Current Status: For now, grid comparison is acceptable because RE-ARC tasks use identity matching (verifier simply checks verifier(input) == output), so our grid equality check is equivalent. However, any task with custom verification logic would fail under the current approach.

7. SnakeBench / Worm Arena Notes

Greg’s SnakeBench backend (external/SnakeBench/backend) already includes “live” plumbing:

  • Endpoints /api/games/live and /api/games/<game_id>/live expose in-progress state via data_access/live_game.py.
  • The Python game loop logs Finished round ... per round, updating live_game rows after each round until complete_game(...).
  • Live state is written to the database, not streamed over SSE; clients poll endpoints or DB rows. Stdout contains per-round logs useful for streaming wrappers.

Implications for ARC Explainer

  • Python already emits per-round info (stdout + DB rows). Our snakeBenchService.runMatchStreaming can tail stdout and/or poll the Python endpoints.
  • Because Python doesn’t provide SSE, Express must wrap stdout or pollers into SSE for the frontend.
  • Greg’s frontend demonstrates the live data path, so we must stay compatible.

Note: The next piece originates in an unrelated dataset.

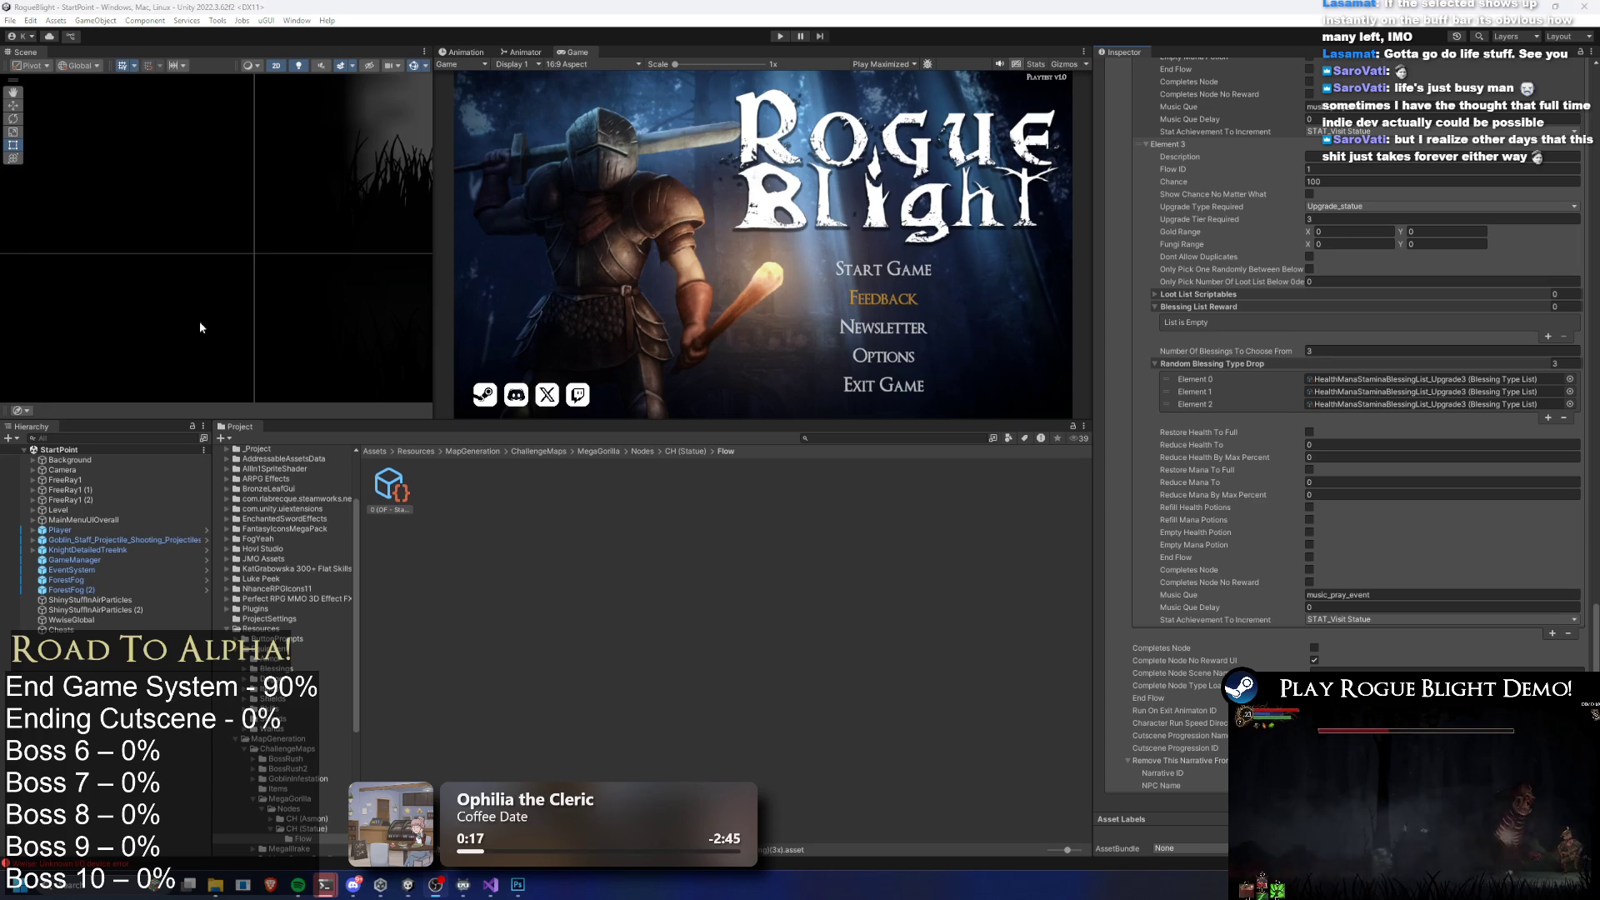
pyautogui.click(781, 36)
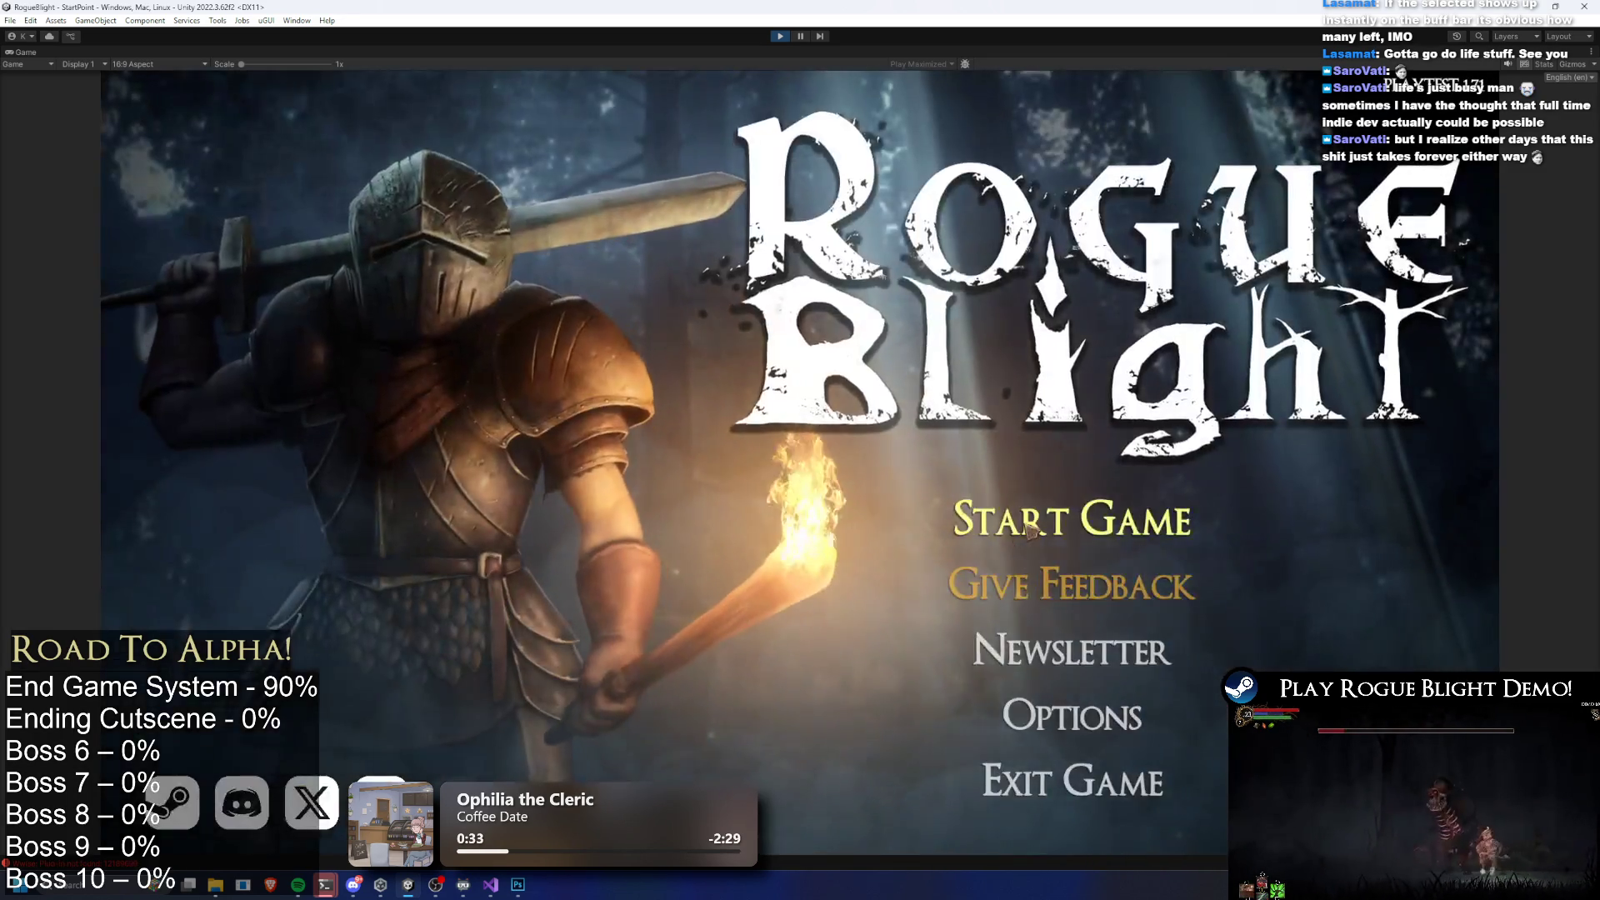
# Load the first save slot and abandon the current run
pyautogui.click(1029, 530)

Worm Arena Greatest Hits vs Local Replays

  • DB vs local assets: Greatest-hits IDs come from Railway Postgres public.games. Some IDs lack local snake_game_<id>.json files under external/SnakeBench/backend/completed_games.
  • Local-only workflows: When generating local MP4s or analyses, treat completed_games/ + completed_games/game_index.json as authoritative.
  • Analysis helper: Use external/SnakeBench/backend/cli/analyze_local_games.py to rank local games by cost, rounds, apples (max final score), and duration—it inspects only local JSON files.
  • Docs: Consult docs/SNAKE_BENCH_DB.md and docs/reference/data/WormArena_GreatestHits_Local_Analysis.md for schema details and reconciliation guidance.
  • UI/API design: Separate “interesting according to DB” from “playable here.” Always filter to games with a replay asset (local JSON or valid replay_path) before promising playback or export.

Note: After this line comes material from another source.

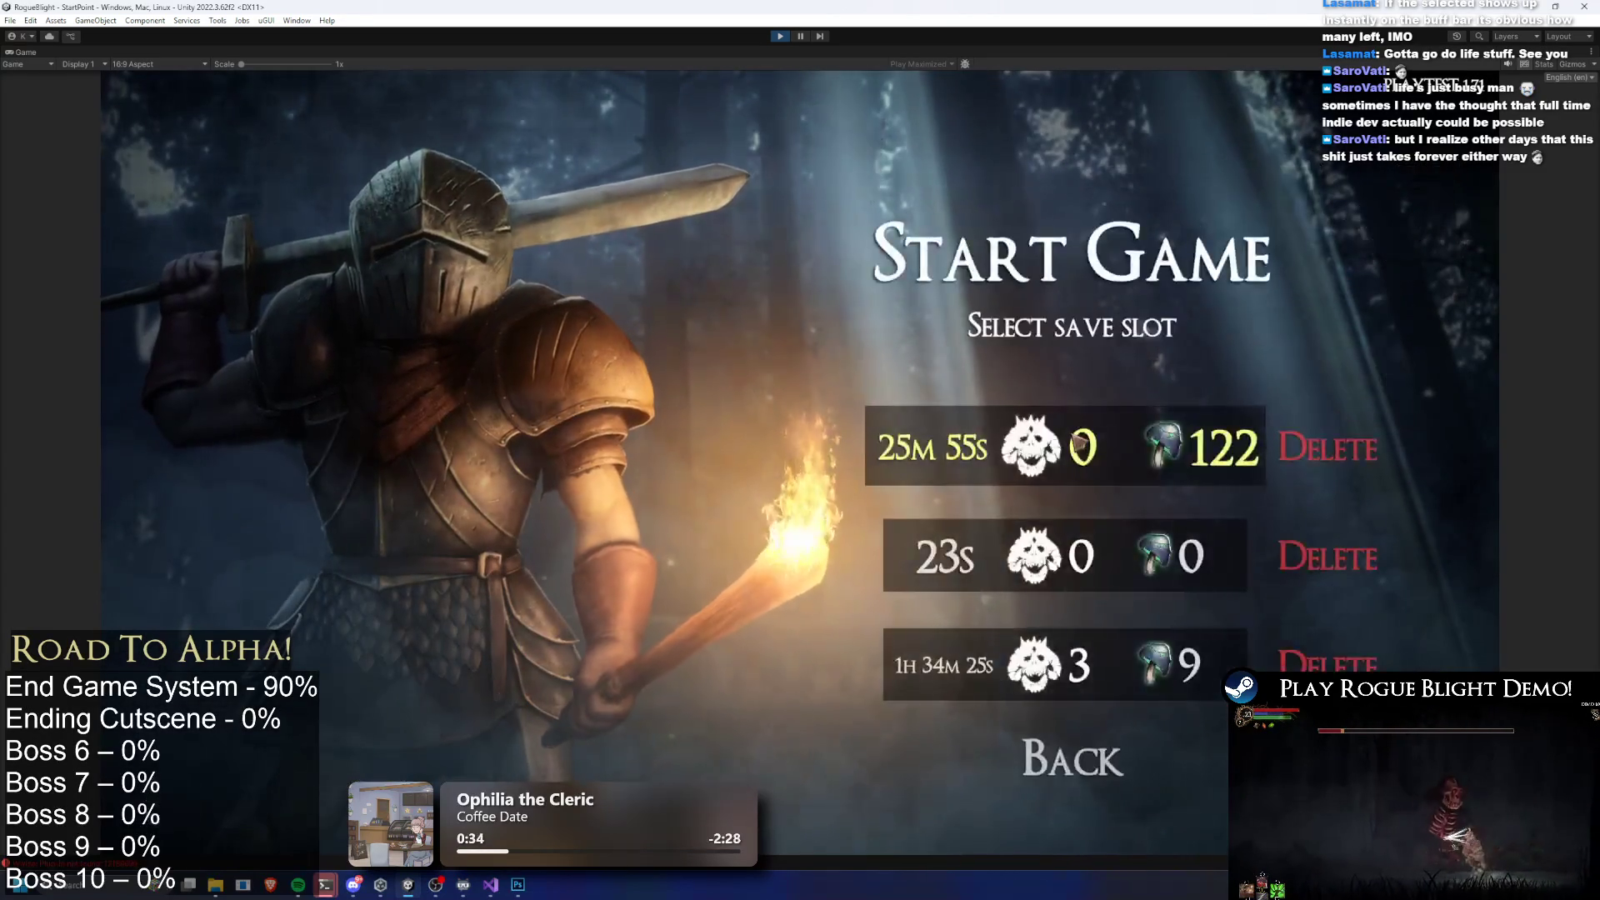
pyautogui.click(1077, 442)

8. Structured Outputs Reference

8.1 xAI Grok-4 Structured Outputs (Oct 7, 2025)

  • Enabled via Responses API response_format.json_schema (not text.format).
  • Minimal schema defined in server/services/schemas/grokJsonSchema.ts:
    • Required: multiplePredictedOutputs, predictedOutput
    • Optional: predictedOutput1/2/3, confidence
    • Arrays-of-arrays of integers, shallow nesting, additionalProperties: false
  • Avoid unsupported JSON Schema constraints (minLength/maxLength, minItems/maxItems, allOf, etc.).
  • Fallback: on schema errors (400/422/503), retry once without the schema; parsing still succeeds via output_text.

8.2 OpenAI Structured Outputs (Oct 14, 2025)

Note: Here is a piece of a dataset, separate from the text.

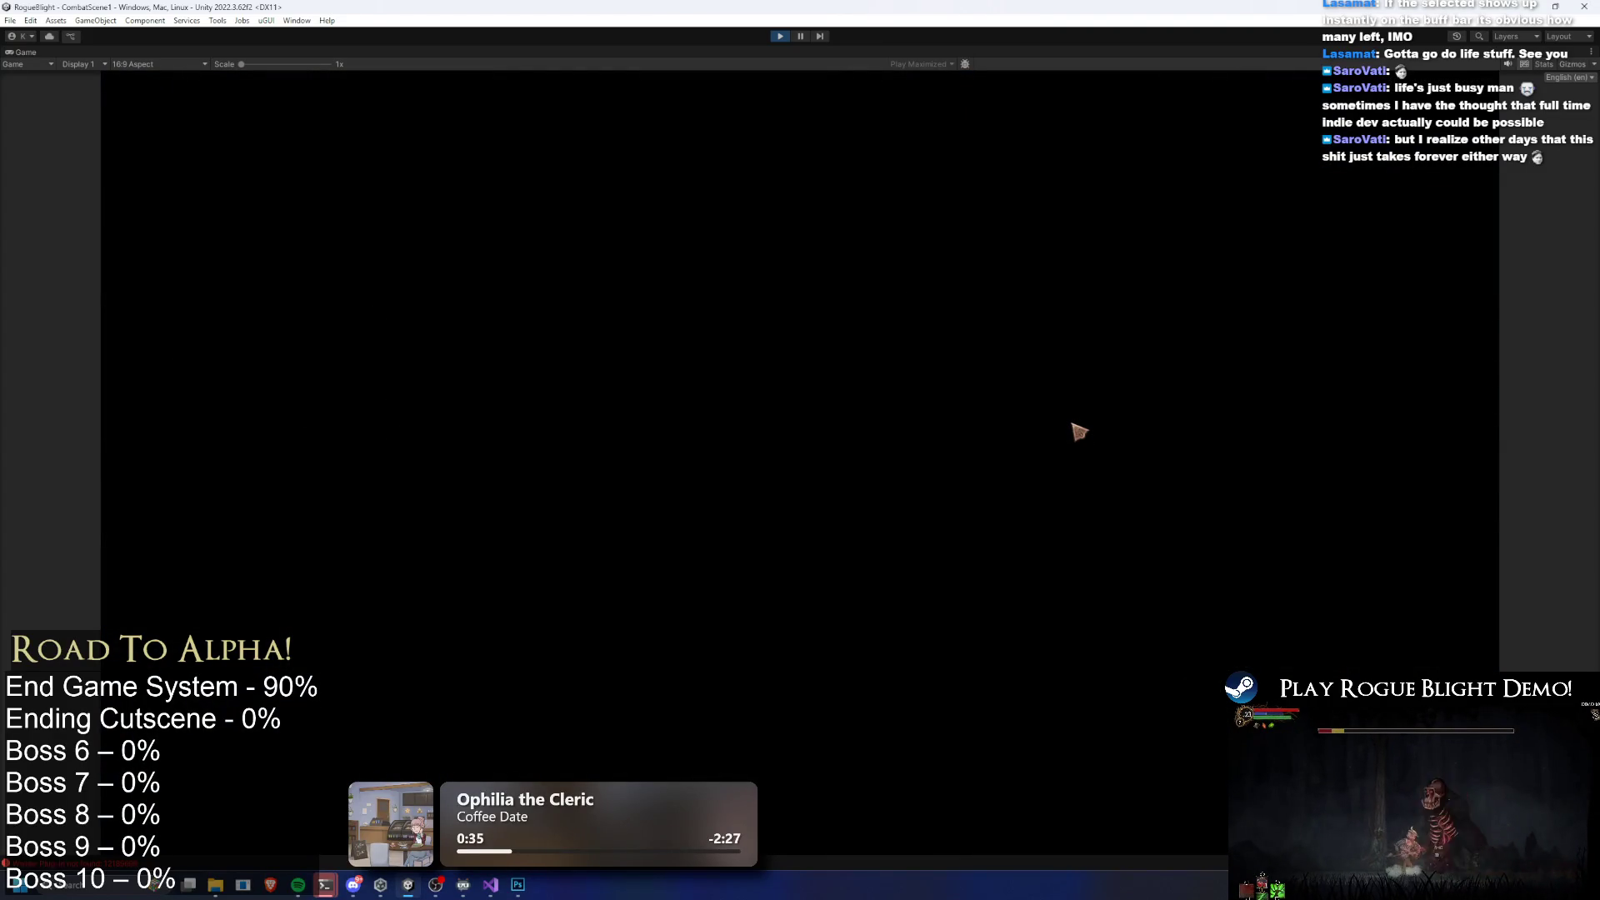
pyautogui.press('Escape')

  • Supported types: String, Number, Boolean, Integer, Object, Array, Enum, anyOf.
  • Supported string properties: pattern, format (date-time, time, date, duration, email, hostname, ipv4, ipv6, uuid).
  • Supported number properties: multipleOf, maximum, exclusiveMaximum, minimum, exclusiveMinimum.
  • Supported array properties: minItems, maxItems.

9. Appendices & Common Issues

Best Practices

  • Always consult CLAUDE.md before coding.
  • Use repository patterns; no direct DB queries.
  • Maintain SRP and DRY rigorously.
  • Ship real implementations—no mocks/placeholders.
  • Commit with detailed messages once work is verified.

Common Issues

  • WebSocket conflicts: Saturn solver streaming can interfere—watch for collisions.
  • Database: Tables auto-create on startup if PostgreSQL is configured; verify migrations.

STREAMING GUIDE (Full Reference)

The full Agents SDK streaming walkthrough (setup, logging text deltas, event listener loops, event type definitions, human-in-the-loop approval flow, CLI examples, and tips) is preserved above in Section 5.2. Keep it intact for ready reference.

Final reminders

  • Keep the stream visible until the user confirms they’ve read it.
  • Architecture-first thinking, SRP/DRY enforcement, and changelog discipline are mandatory.
  • Quality over speed. Take your time, ultrathink, and deliver production-ready code.